-- START OF PAGE --

The heapq.nlargest function is used to select the 1000 words with the highest frequency (as determined by the word2count.get function) from the word2count dictionary. The resulting list of words is stored in the variable freq_words.

df['tokens'] = df['cleaned_text'].apply(nltk.word_tokenize)
df_x = []
for text in tqdm(df.iloc[:, -1]):
vec = [1 if word in text else 0 for word in freq_words]
vec = csr_matrix(vec)
df_x.append(vec)

This code loops through each text in a dataframe and creates a vector for each text indicating the presence or absence of the most frequent words in the text. It uses the “csr_matrix” function to store these vectors in a sparse matrix format to save memory. The resulting matrix can be used as input data for a machine learning model.

Encoding numeric values to the target variable

replace_map = {'negative': 0, 'positive': 1, 'litigious': 2, 'uncertainty': 3}
df_y = df['Label'].map(replace_map)

Splitting the data and training it on the Naive Bayes model.

x_train, x_test, y_train, y_test = train_test_split(df_x,df_y,
test_size = 0.25,
random_state = 0,
stratefy = df_y)
training_data = sp.vstack(x_train)
test_data = sp.vstack(x_test)

The code is transforming a list of sparse matrices into a single sparse matrix. The sp.vstack function from the scipy library is being used to vertically stack the sparse matrices in the x_train list into one large sparse matrix called training_data. The same process is being repeated for the x_test list to create a test_data sparse matrix. This step is often done to prepare the data for training or testing in a machine learning model.

# Fitting NB to the training set
# from sklearn.naive_bayes import GaussianNB
from sklearn.naive_bayes import ComplementNB
classifier = ComplementNB()
classifier.fit(training_data,y_train)

Complement Naive Bayes (ComplementNB) is a variant of the Naive Bayes algorithm that suits well for high-dimensional sparse data, which is commonly seen in text data, making it a good choice for text classification problems.

Making predictions and evaluating performance with the help of a confusion matrix:

y_pred = classifier.predict(test_data)

cm = confusion_matrix(y_test, y_pred)

from mlxtend.plotting import plot_confusion_matrix

fig, ax = plot_confusion_matrix(conf_mat=cm,
show_absolute=True,
show_normed=True,
colorbar=True,
figsize=(15, 15))
plt.show()

-- END OF PAGE --
-- START OF RECORDED DATA --

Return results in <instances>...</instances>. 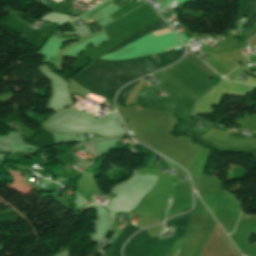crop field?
Here are the masks:
<instances>
[{
    "label": "crop field",
    "mask_w": 256,
    "mask_h": 256,
    "mask_svg": "<svg viewBox=\"0 0 256 256\" xmlns=\"http://www.w3.org/2000/svg\"><path fill=\"white\" fill-rule=\"evenodd\" d=\"M152 33H153L155 36H158V35L170 33V30L165 29V30H160V31L152 32Z\"/></svg>",
    "instance_id": "1"
}]
</instances>
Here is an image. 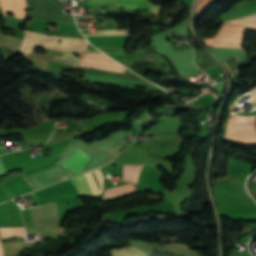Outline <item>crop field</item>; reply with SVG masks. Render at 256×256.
<instances>
[{"mask_svg": "<svg viewBox=\"0 0 256 256\" xmlns=\"http://www.w3.org/2000/svg\"><path fill=\"white\" fill-rule=\"evenodd\" d=\"M28 6L27 18L71 22L74 23L72 15H61L62 5L53 4L47 0H26ZM30 8H34L30 10Z\"/></svg>", "mask_w": 256, "mask_h": 256, "instance_id": "34b2d1b8", "label": "crop field"}, {"mask_svg": "<svg viewBox=\"0 0 256 256\" xmlns=\"http://www.w3.org/2000/svg\"><path fill=\"white\" fill-rule=\"evenodd\" d=\"M34 225H56L59 220L55 203L41 207H31Z\"/></svg>", "mask_w": 256, "mask_h": 256, "instance_id": "f4fd0767", "label": "crop field"}, {"mask_svg": "<svg viewBox=\"0 0 256 256\" xmlns=\"http://www.w3.org/2000/svg\"><path fill=\"white\" fill-rule=\"evenodd\" d=\"M225 139L256 143L254 123L228 122Z\"/></svg>", "mask_w": 256, "mask_h": 256, "instance_id": "412701ff", "label": "crop field"}, {"mask_svg": "<svg viewBox=\"0 0 256 256\" xmlns=\"http://www.w3.org/2000/svg\"><path fill=\"white\" fill-rule=\"evenodd\" d=\"M81 66H86V67H93V68H99L103 70H108V71H114V72H120L123 73L125 68L121 67H108V66H101V65H95V64H89V63H80Z\"/></svg>", "mask_w": 256, "mask_h": 256, "instance_id": "d9b57169", "label": "crop field"}, {"mask_svg": "<svg viewBox=\"0 0 256 256\" xmlns=\"http://www.w3.org/2000/svg\"><path fill=\"white\" fill-rule=\"evenodd\" d=\"M52 60L57 62H64L75 68V66L80 61V58H75L72 54L64 53L62 57L55 56Z\"/></svg>", "mask_w": 256, "mask_h": 256, "instance_id": "cbeb9de0", "label": "crop field"}, {"mask_svg": "<svg viewBox=\"0 0 256 256\" xmlns=\"http://www.w3.org/2000/svg\"><path fill=\"white\" fill-rule=\"evenodd\" d=\"M0 5L3 14L12 13L14 16L26 20L27 6L25 0H0Z\"/></svg>", "mask_w": 256, "mask_h": 256, "instance_id": "d8731c3e", "label": "crop field"}, {"mask_svg": "<svg viewBox=\"0 0 256 256\" xmlns=\"http://www.w3.org/2000/svg\"><path fill=\"white\" fill-rule=\"evenodd\" d=\"M87 52H98L97 50H95L91 45H87Z\"/></svg>", "mask_w": 256, "mask_h": 256, "instance_id": "92a150f3", "label": "crop field"}, {"mask_svg": "<svg viewBox=\"0 0 256 256\" xmlns=\"http://www.w3.org/2000/svg\"><path fill=\"white\" fill-rule=\"evenodd\" d=\"M138 1L147 2L146 0H138ZM138 1H132V0H95V1H87V3L88 4L116 3L117 5H120V6H126V7H130V8H134V9H138V10H142V11L161 14L162 7L152 5V4H148V3L138 2Z\"/></svg>", "mask_w": 256, "mask_h": 256, "instance_id": "e52e79f7", "label": "crop field"}, {"mask_svg": "<svg viewBox=\"0 0 256 256\" xmlns=\"http://www.w3.org/2000/svg\"><path fill=\"white\" fill-rule=\"evenodd\" d=\"M111 256H147L137 247L119 248L110 250Z\"/></svg>", "mask_w": 256, "mask_h": 256, "instance_id": "28ad6ade", "label": "crop field"}, {"mask_svg": "<svg viewBox=\"0 0 256 256\" xmlns=\"http://www.w3.org/2000/svg\"><path fill=\"white\" fill-rule=\"evenodd\" d=\"M82 61L90 62V63H96V64H101V65H108V66H121V65H119L116 62H110V61L98 60V59L84 58Z\"/></svg>", "mask_w": 256, "mask_h": 256, "instance_id": "733c2abd", "label": "crop field"}, {"mask_svg": "<svg viewBox=\"0 0 256 256\" xmlns=\"http://www.w3.org/2000/svg\"><path fill=\"white\" fill-rule=\"evenodd\" d=\"M100 50L107 52V53H113V54H124V49L119 48H108V47H97Z\"/></svg>", "mask_w": 256, "mask_h": 256, "instance_id": "4a817a6b", "label": "crop field"}, {"mask_svg": "<svg viewBox=\"0 0 256 256\" xmlns=\"http://www.w3.org/2000/svg\"><path fill=\"white\" fill-rule=\"evenodd\" d=\"M71 182L77 188L79 194H90L93 195L89 184L86 180L85 175L78 176L76 178L71 179Z\"/></svg>", "mask_w": 256, "mask_h": 256, "instance_id": "d1516ede", "label": "crop field"}, {"mask_svg": "<svg viewBox=\"0 0 256 256\" xmlns=\"http://www.w3.org/2000/svg\"><path fill=\"white\" fill-rule=\"evenodd\" d=\"M13 236H24V227L0 228V238Z\"/></svg>", "mask_w": 256, "mask_h": 256, "instance_id": "22f410ed", "label": "crop field"}, {"mask_svg": "<svg viewBox=\"0 0 256 256\" xmlns=\"http://www.w3.org/2000/svg\"><path fill=\"white\" fill-rule=\"evenodd\" d=\"M227 23L239 24L248 27H256V14L245 18L228 21Z\"/></svg>", "mask_w": 256, "mask_h": 256, "instance_id": "5142ce71", "label": "crop field"}, {"mask_svg": "<svg viewBox=\"0 0 256 256\" xmlns=\"http://www.w3.org/2000/svg\"><path fill=\"white\" fill-rule=\"evenodd\" d=\"M77 69L83 70L87 74L112 77V78H117V79L132 81V82H138V83L151 84V83L143 80L142 78L136 76L129 70H126L124 74H120V73L108 72V71L92 69V68H85V67H80V66H78ZM87 74H85V77H83V79L87 80V81H91V82L118 85V86H123V87H127V88H132V89H134L136 84H138V83H132V82H127V81L112 79V78L92 76V75H87ZM138 85L162 90V89L158 88L157 86H153V85H145V84H138Z\"/></svg>", "mask_w": 256, "mask_h": 256, "instance_id": "ac0d7876", "label": "crop field"}, {"mask_svg": "<svg viewBox=\"0 0 256 256\" xmlns=\"http://www.w3.org/2000/svg\"><path fill=\"white\" fill-rule=\"evenodd\" d=\"M90 158L84 151L77 148L74 155L62 167L77 174Z\"/></svg>", "mask_w": 256, "mask_h": 256, "instance_id": "5a996713", "label": "crop field"}, {"mask_svg": "<svg viewBox=\"0 0 256 256\" xmlns=\"http://www.w3.org/2000/svg\"><path fill=\"white\" fill-rule=\"evenodd\" d=\"M62 39L61 45L58 41ZM86 39L50 36L25 30L20 52L26 57L33 47L49 48L63 52L84 51Z\"/></svg>", "mask_w": 256, "mask_h": 256, "instance_id": "8a807250", "label": "crop field"}, {"mask_svg": "<svg viewBox=\"0 0 256 256\" xmlns=\"http://www.w3.org/2000/svg\"><path fill=\"white\" fill-rule=\"evenodd\" d=\"M86 56V55H85ZM86 57H90V58H98V59H105V60H110L112 61L111 59H109L107 56H105L104 54L102 53H87V56Z\"/></svg>", "mask_w": 256, "mask_h": 256, "instance_id": "bc2a9ffb", "label": "crop field"}, {"mask_svg": "<svg viewBox=\"0 0 256 256\" xmlns=\"http://www.w3.org/2000/svg\"><path fill=\"white\" fill-rule=\"evenodd\" d=\"M244 29L245 27L224 24L215 37L235 39L241 41Z\"/></svg>", "mask_w": 256, "mask_h": 256, "instance_id": "3316defc", "label": "crop field"}, {"mask_svg": "<svg viewBox=\"0 0 256 256\" xmlns=\"http://www.w3.org/2000/svg\"><path fill=\"white\" fill-rule=\"evenodd\" d=\"M256 89V88H255ZM249 98H254V97H256V90H254V91H252V92H250V93H248V94H246ZM255 99V98H254ZM253 100V99H252ZM254 102H256V99L255 100H253Z\"/></svg>", "mask_w": 256, "mask_h": 256, "instance_id": "214f88e0", "label": "crop field"}, {"mask_svg": "<svg viewBox=\"0 0 256 256\" xmlns=\"http://www.w3.org/2000/svg\"><path fill=\"white\" fill-rule=\"evenodd\" d=\"M70 175H73V174L59 167H54L49 170L30 175V177L34 181V183L37 185V187L40 188L45 185L64 179Z\"/></svg>", "mask_w": 256, "mask_h": 256, "instance_id": "dd49c442", "label": "crop field"}]
</instances>
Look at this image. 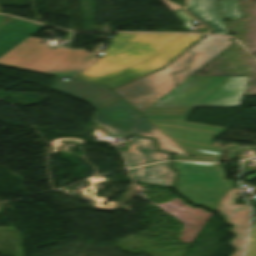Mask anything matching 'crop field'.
I'll list each match as a JSON object with an SVG mask.
<instances>
[{
  "instance_id": "obj_1",
  "label": "crop field",
  "mask_w": 256,
  "mask_h": 256,
  "mask_svg": "<svg viewBox=\"0 0 256 256\" xmlns=\"http://www.w3.org/2000/svg\"><path fill=\"white\" fill-rule=\"evenodd\" d=\"M203 37L188 34L166 47L118 33L103 58L75 78L117 87L160 69Z\"/></svg>"
},
{
  "instance_id": "obj_2",
  "label": "crop field",
  "mask_w": 256,
  "mask_h": 256,
  "mask_svg": "<svg viewBox=\"0 0 256 256\" xmlns=\"http://www.w3.org/2000/svg\"><path fill=\"white\" fill-rule=\"evenodd\" d=\"M43 27L15 18L0 27V66L73 78L100 59L86 51L54 50L29 37Z\"/></svg>"
},
{
  "instance_id": "obj_3",
  "label": "crop field",
  "mask_w": 256,
  "mask_h": 256,
  "mask_svg": "<svg viewBox=\"0 0 256 256\" xmlns=\"http://www.w3.org/2000/svg\"><path fill=\"white\" fill-rule=\"evenodd\" d=\"M230 45L227 37L207 36L164 69L112 91L141 113Z\"/></svg>"
},
{
  "instance_id": "obj_4",
  "label": "crop field",
  "mask_w": 256,
  "mask_h": 256,
  "mask_svg": "<svg viewBox=\"0 0 256 256\" xmlns=\"http://www.w3.org/2000/svg\"><path fill=\"white\" fill-rule=\"evenodd\" d=\"M248 77H190L153 107H238Z\"/></svg>"
},
{
  "instance_id": "obj_5",
  "label": "crop field",
  "mask_w": 256,
  "mask_h": 256,
  "mask_svg": "<svg viewBox=\"0 0 256 256\" xmlns=\"http://www.w3.org/2000/svg\"><path fill=\"white\" fill-rule=\"evenodd\" d=\"M99 112L138 136L155 138L159 145V150L161 151L174 153L176 155L189 156V154L184 152L123 100L117 101L99 110Z\"/></svg>"
},
{
  "instance_id": "obj_6",
  "label": "crop field",
  "mask_w": 256,
  "mask_h": 256,
  "mask_svg": "<svg viewBox=\"0 0 256 256\" xmlns=\"http://www.w3.org/2000/svg\"><path fill=\"white\" fill-rule=\"evenodd\" d=\"M93 120L96 124L106 128L109 136L132 137L128 151H123L129 167L141 166L168 159V154L157 152L152 140L139 138L130 134L97 112L94 114Z\"/></svg>"
},
{
  "instance_id": "obj_7",
  "label": "crop field",
  "mask_w": 256,
  "mask_h": 256,
  "mask_svg": "<svg viewBox=\"0 0 256 256\" xmlns=\"http://www.w3.org/2000/svg\"><path fill=\"white\" fill-rule=\"evenodd\" d=\"M62 79L64 78L56 77L51 88L87 101L97 110L119 99L105 85L76 79L66 81Z\"/></svg>"
},
{
  "instance_id": "obj_8",
  "label": "crop field",
  "mask_w": 256,
  "mask_h": 256,
  "mask_svg": "<svg viewBox=\"0 0 256 256\" xmlns=\"http://www.w3.org/2000/svg\"><path fill=\"white\" fill-rule=\"evenodd\" d=\"M239 189H232L228 196L224 199V201L219 206L217 212L222 214L225 220L234 226V228L230 229V232L235 234L236 237L231 241V246L235 247L237 251L232 256H241L244 242L248 230L249 220V207L247 205H234L236 202L233 199H236L239 193Z\"/></svg>"
},
{
  "instance_id": "obj_9",
  "label": "crop field",
  "mask_w": 256,
  "mask_h": 256,
  "mask_svg": "<svg viewBox=\"0 0 256 256\" xmlns=\"http://www.w3.org/2000/svg\"><path fill=\"white\" fill-rule=\"evenodd\" d=\"M198 20L208 24L212 33L228 34L217 0H188L186 8Z\"/></svg>"
},
{
  "instance_id": "obj_10",
  "label": "crop field",
  "mask_w": 256,
  "mask_h": 256,
  "mask_svg": "<svg viewBox=\"0 0 256 256\" xmlns=\"http://www.w3.org/2000/svg\"><path fill=\"white\" fill-rule=\"evenodd\" d=\"M130 174L134 182L167 187H171L175 178V174L170 170L168 162L132 169Z\"/></svg>"
},
{
  "instance_id": "obj_11",
  "label": "crop field",
  "mask_w": 256,
  "mask_h": 256,
  "mask_svg": "<svg viewBox=\"0 0 256 256\" xmlns=\"http://www.w3.org/2000/svg\"><path fill=\"white\" fill-rule=\"evenodd\" d=\"M144 39H148L163 45H170L186 34H157V33H129Z\"/></svg>"
},
{
  "instance_id": "obj_12",
  "label": "crop field",
  "mask_w": 256,
  "mask_h": 256,
  "mask_svg": "<svg viewBox=\"0 0 256 256\" xmlns=\"http://www.w3.org/2000/svg\"><path fill=\"white\" fill-rule=\"evenodd\" d=\"M223 19L241 18L236 0H218Z\"/></svg>"
},
{
  "instance_id": "obj_13",
  "label": "crop field",
  "mask_w": 256,
  "mask_h": 256,
  "mask_svg": "<svg viewBox=\"0 0 256 256\" xmlns=\"http://www.w3.org/2000/svg\"><path fill=\"white\" fill-rule=\"evenodd\" d=\"M245 256H256V225L250 233Z\"/></svg>"
},
{
  "instance_id": "obj_14",
  "label": "crop field",
  "mask_w": 256,
  "mask_h": 256,
  "mask_svg": "<svg viewBox=\"0 0 256 256\" xmlns=\"http://www.w3.org/2000/svg\"><path fill=\"white\" fill-rule=\"evenodd\" d=\"M173 12L177 15V17H178L181 21L193 19L191 16H189V15H188L185 11H183L182 9L174 10Z\"/></svg>"
},
{
  "instance_id": "obj_15",
  "label": "crop field",
  "mask_w": 256,
  "mask_h": 256,
  "mask_svg": "<svg viewBox=\"0 0 256 256\" xmlns=\"http://www.w3.org/2000/svg\"><path fill=\"white\" fill-rule=\"evenodd\" d=\"M170 8L171 10L182 8L181 6L169 1V0H163Z\"/></svg>"
},
{
  "instance_id": "obj_16",
  "label": "crop field",
  "mask_w": 256,
  "mask_h": 256,
  "mask_svg": "<svg viewBox=\"0 0 256 256\" xmlns=\"http://www.w3.org/2000/svg\"><path fill=\"white\" fill-rule=\"evenodd\" d=\"M251 187L256 189V187H254V186H251Z\"/></svg>"
}]
</instances>
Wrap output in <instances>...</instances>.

-- END OF RECORDED DATA --

» **WORK TO DO**:
**a.** Copy a passage from the Naive Bayes tutorial word for word, starting with "training_data = sp.vstack(x_train)" and going on through "classifier = ComplementNB()".
**b.** In the Naive Bayes tutorial, how many of the highest-frequency words does the heapq.nlargest function select?

» **RESPONSES**:
**a.**
training_data = sp.vstack(x_train)
test_data = sp.vstack(x_test)

The code is transforming a list of sparse matrices into a single sparse matrix. The sp.vstack function from the scipy library is being used to vertically stack the sparse matrices in the x_train list into one large sparse matrix called training_data. The same process is being repeated for the x_test list to create a test_data sparse matrix. This step is often done to prepare the data for training or testing in a machine learning model.

# Fitting NB to the training set
# from sklearn.naive_bayes import GaussianNB
from sklearn.naive_bayes import ComplementNB
classifier = ComplementNB()

**b.** 1000 words.